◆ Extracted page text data
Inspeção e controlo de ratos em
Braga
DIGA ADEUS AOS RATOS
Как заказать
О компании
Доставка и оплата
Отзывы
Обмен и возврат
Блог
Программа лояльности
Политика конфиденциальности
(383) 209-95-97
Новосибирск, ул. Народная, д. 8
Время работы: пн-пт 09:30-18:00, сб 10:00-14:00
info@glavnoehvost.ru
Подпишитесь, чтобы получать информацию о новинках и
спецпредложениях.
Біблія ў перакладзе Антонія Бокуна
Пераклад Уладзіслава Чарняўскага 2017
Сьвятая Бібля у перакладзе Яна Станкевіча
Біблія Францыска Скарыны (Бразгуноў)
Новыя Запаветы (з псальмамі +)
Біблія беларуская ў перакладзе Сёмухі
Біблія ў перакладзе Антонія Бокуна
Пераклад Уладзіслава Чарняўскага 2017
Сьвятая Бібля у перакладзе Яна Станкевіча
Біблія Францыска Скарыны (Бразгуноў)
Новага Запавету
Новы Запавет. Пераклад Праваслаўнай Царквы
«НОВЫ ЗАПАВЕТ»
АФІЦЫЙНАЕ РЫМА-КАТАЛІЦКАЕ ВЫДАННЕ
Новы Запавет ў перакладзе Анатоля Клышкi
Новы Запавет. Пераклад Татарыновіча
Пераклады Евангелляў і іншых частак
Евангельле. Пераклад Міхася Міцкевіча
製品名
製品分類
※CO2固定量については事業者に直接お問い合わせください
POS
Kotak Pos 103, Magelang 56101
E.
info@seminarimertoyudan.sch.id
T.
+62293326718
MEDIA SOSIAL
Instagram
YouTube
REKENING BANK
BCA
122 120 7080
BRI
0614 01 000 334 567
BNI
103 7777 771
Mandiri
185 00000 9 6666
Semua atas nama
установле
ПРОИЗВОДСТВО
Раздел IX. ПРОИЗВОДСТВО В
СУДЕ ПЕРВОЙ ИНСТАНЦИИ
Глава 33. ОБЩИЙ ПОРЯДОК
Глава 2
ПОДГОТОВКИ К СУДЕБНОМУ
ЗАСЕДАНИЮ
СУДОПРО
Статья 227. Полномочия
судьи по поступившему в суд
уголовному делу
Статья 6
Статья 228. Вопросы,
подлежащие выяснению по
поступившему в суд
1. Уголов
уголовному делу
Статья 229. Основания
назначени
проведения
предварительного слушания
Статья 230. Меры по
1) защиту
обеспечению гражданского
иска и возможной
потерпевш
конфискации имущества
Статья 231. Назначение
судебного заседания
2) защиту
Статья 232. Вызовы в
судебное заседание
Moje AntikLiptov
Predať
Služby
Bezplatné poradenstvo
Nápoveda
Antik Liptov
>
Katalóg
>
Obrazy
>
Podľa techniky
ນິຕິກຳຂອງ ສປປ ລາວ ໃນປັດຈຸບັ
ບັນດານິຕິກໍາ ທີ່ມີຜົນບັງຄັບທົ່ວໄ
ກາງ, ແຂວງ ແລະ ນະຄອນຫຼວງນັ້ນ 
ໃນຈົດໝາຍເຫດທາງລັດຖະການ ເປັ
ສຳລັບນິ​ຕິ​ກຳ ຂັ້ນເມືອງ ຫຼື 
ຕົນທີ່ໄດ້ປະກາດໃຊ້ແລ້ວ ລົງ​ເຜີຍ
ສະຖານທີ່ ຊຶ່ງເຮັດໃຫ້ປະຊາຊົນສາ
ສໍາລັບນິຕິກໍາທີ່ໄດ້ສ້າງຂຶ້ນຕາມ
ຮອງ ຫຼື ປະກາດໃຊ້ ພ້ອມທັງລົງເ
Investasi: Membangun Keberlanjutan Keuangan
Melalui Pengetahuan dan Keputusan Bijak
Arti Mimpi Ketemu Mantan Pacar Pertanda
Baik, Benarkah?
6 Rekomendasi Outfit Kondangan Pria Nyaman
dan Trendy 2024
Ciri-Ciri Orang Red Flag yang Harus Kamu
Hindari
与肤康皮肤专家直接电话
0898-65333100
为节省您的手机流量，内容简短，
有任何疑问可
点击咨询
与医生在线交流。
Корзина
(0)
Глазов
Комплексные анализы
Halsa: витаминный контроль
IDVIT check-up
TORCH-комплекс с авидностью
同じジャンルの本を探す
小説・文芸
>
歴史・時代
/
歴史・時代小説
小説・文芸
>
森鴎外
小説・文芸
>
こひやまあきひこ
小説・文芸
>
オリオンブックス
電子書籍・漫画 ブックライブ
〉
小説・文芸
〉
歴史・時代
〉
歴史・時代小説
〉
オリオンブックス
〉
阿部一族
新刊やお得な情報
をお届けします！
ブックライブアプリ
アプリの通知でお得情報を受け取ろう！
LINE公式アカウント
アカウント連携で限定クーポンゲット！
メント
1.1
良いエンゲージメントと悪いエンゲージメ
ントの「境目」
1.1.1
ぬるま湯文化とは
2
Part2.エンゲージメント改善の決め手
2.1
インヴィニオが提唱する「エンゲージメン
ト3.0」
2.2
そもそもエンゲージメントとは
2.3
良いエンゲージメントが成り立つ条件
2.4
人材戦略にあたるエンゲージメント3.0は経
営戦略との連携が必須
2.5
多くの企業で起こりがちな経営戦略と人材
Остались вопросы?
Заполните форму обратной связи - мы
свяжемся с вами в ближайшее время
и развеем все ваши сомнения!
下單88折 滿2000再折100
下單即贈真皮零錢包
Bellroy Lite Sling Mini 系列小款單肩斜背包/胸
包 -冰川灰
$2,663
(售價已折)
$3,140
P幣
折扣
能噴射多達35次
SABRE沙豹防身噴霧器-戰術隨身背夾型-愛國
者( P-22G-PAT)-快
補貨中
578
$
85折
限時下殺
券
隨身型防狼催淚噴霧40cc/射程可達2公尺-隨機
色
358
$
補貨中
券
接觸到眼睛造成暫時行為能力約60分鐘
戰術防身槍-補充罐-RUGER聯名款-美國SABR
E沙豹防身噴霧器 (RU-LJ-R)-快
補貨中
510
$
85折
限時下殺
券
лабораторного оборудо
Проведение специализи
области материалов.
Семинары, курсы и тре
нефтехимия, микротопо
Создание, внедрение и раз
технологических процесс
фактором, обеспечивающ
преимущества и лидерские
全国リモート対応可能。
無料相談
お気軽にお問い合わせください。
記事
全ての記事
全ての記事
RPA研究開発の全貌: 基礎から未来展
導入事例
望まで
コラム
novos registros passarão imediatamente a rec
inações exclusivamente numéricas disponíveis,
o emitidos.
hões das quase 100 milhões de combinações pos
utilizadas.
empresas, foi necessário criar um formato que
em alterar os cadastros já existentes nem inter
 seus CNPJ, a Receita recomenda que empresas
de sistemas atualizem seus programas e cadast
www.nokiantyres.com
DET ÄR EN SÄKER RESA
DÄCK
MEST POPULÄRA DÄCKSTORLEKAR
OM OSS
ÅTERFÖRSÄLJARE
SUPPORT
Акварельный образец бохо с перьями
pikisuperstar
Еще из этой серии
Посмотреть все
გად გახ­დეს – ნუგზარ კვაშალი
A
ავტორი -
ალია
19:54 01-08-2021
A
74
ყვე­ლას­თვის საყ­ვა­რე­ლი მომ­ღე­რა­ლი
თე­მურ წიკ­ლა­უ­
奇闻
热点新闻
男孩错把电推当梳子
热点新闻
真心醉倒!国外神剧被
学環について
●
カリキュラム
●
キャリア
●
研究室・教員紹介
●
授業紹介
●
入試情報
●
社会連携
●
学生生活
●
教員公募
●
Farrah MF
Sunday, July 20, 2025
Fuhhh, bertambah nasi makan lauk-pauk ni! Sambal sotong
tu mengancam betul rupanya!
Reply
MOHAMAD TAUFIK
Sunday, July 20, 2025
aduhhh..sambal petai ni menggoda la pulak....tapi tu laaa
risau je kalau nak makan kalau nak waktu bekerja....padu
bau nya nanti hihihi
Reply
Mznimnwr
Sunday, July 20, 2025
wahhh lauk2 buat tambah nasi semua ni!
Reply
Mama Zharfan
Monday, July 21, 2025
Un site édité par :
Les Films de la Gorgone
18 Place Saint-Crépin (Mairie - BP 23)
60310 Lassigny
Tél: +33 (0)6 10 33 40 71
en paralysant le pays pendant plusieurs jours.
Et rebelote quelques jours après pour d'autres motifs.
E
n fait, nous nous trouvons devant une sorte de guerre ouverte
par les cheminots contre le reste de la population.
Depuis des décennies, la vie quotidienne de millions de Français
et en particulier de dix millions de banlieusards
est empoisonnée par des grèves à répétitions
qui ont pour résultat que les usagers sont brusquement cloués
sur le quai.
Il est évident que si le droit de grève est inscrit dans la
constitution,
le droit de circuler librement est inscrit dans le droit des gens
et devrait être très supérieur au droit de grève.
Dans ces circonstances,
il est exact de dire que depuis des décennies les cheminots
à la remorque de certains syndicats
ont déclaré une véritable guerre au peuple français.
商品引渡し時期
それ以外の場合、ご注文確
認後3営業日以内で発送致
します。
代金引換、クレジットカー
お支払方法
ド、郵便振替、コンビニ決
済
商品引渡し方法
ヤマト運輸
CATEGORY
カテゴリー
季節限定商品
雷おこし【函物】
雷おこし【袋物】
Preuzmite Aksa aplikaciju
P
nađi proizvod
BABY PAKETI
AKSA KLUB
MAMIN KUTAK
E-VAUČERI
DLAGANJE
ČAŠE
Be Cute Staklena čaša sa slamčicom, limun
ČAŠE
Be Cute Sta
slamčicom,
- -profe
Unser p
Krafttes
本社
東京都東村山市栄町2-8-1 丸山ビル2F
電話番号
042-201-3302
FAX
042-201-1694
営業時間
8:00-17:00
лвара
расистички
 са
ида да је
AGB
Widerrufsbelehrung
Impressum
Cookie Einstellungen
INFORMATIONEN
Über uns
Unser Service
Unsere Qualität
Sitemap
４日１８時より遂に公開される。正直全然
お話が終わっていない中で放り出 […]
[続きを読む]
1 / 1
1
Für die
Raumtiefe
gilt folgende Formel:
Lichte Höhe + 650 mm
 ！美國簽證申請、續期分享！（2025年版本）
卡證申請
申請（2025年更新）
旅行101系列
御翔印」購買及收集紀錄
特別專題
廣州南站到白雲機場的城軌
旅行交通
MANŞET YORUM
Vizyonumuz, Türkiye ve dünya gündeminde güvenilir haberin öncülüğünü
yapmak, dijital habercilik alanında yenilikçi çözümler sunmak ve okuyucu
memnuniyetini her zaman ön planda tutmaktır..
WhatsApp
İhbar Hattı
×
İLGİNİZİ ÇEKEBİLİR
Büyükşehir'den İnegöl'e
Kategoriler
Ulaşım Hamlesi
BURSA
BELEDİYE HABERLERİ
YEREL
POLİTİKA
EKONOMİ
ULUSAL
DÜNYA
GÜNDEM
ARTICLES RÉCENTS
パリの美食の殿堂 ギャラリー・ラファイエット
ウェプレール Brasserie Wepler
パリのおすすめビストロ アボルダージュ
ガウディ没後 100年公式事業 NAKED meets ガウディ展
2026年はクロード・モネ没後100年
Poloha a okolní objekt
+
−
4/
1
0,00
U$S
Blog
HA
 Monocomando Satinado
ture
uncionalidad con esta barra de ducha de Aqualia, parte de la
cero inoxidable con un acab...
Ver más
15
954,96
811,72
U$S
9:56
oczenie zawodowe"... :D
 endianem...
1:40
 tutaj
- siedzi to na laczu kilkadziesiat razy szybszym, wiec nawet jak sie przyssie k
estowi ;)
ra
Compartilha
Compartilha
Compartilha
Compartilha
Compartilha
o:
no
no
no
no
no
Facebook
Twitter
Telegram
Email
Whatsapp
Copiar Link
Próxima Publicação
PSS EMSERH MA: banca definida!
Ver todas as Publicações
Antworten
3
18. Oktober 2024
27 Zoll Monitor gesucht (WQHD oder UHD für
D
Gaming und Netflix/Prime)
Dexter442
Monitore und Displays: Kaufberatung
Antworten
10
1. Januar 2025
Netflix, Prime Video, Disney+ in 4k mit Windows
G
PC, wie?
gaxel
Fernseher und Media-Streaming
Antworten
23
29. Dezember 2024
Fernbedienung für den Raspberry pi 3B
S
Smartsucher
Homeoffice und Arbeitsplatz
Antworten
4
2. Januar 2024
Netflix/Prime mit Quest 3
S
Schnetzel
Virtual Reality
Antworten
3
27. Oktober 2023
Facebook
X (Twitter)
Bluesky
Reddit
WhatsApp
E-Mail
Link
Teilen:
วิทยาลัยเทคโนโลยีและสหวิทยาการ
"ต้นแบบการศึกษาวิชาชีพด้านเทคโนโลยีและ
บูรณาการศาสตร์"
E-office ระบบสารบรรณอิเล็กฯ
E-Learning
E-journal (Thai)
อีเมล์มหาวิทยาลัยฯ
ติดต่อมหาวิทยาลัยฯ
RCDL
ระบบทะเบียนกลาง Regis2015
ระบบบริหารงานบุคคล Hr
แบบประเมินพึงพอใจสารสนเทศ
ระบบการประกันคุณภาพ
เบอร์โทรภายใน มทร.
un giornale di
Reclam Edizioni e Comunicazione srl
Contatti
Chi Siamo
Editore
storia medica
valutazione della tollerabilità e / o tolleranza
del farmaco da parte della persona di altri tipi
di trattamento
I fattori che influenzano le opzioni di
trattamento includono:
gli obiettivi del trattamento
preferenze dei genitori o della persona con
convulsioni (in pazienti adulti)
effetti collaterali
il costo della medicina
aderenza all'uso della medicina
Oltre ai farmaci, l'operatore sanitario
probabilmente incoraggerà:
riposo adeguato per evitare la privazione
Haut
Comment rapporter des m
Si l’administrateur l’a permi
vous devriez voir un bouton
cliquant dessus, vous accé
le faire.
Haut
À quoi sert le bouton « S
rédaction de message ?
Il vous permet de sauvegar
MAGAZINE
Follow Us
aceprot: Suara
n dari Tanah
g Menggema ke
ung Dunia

◆ What is needed
Put the rows from the very first one through the line containing "Новы Запавет. Пераклад Праваслаўнай Царквы", both included, into a numbered list, leaving out any blank lines.

◆ Solution to this problem
1. Inspeção e controlo de ratos em
2. Braga
3. DIGA ADEUS AOS RATOS
4. Как заказать
5. О компании
6. Доставка и оплата
7. Отзывы
8. Обмен и возврат
9. Блог
10. Программа лояльности
11. Политика конфиденциальности
12. (383) 209-95-97
13. Новосибирск, ул. Народная, д. 8
14. Время работы: пн-пт 09:30-18:00, сб 10:00-14:00
15. info@glavnoehvost.ru
16. Подпишитесь, чтобы получать информацию о новинках и
17. спецпредложениях.
18. Біблія ў перакладзе Антонія Бокуна
19. Пераклад Уладзіслава Чарняўскага 2017
20. Сьвятая Бібля у перакладзе Яна Станкевіча
21. Біблія Францыска Скарыны (Бразгуноў)
22. Новыя Запаветы (з псальмамі +)
23. Біблія беларуская ў перакладзе Сёмухі
24. Біблія ў перакладзе Антонія Бокуна
25. Пераклад Уладзіслава Чарняўскага 2017
26. Сьвятая Бібля у перакладзе Яна Станкевіча
27. Біблія Францыска Скарыны (Бразгуноў)
28. Новага Запавету
29. Новы Запавет. Пераклад Праваслаўнай Царквы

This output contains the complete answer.